**WHAT YOU SHOULD DO:** Could you find every line in the entries below that holds the word "sorting" and copy it?

**Records from a data source:**
==================================================

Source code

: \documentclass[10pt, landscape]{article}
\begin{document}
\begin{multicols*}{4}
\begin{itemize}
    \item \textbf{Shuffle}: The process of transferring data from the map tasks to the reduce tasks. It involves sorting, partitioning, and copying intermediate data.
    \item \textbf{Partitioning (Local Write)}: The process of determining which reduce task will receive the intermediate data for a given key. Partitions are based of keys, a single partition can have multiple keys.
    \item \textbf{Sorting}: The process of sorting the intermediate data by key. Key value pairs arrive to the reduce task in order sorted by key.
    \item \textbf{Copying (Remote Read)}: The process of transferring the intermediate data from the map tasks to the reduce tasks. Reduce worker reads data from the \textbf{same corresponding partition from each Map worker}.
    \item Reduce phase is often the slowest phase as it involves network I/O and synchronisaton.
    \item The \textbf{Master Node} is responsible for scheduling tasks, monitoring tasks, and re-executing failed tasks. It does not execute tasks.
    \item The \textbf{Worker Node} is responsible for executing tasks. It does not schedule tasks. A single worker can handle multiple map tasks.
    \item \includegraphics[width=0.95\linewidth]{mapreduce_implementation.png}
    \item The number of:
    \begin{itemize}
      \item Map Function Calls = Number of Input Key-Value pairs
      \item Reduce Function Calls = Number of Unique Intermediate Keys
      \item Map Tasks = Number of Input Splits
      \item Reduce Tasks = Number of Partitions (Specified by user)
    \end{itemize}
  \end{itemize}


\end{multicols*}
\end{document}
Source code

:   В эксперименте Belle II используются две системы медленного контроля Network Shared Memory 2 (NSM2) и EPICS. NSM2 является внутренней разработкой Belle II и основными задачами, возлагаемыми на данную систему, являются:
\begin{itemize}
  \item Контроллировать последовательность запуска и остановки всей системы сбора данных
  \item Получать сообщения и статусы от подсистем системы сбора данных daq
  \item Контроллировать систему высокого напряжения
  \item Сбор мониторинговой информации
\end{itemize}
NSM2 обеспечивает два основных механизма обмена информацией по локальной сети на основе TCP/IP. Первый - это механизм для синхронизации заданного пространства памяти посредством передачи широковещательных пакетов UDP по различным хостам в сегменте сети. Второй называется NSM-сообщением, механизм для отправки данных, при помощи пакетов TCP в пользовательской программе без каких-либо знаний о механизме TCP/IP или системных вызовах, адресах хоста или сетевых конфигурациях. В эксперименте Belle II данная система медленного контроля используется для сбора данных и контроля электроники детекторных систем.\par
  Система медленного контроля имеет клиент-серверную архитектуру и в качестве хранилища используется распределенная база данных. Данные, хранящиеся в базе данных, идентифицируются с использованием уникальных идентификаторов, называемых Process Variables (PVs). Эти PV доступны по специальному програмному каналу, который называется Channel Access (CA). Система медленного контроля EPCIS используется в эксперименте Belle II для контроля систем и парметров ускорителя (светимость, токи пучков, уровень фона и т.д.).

==================================================

**TASK OUTPUT:**
    \item \textbf{Shuffle}: The process of transferring data from the map tasks to the reduce tasks. It involves sorting, partitioning, and copying intermediate data.
    \item \textbf{Sorting}: The process of sorting the intermediate data by key. Key value pairs arrive to the reduce task in order sorted by key.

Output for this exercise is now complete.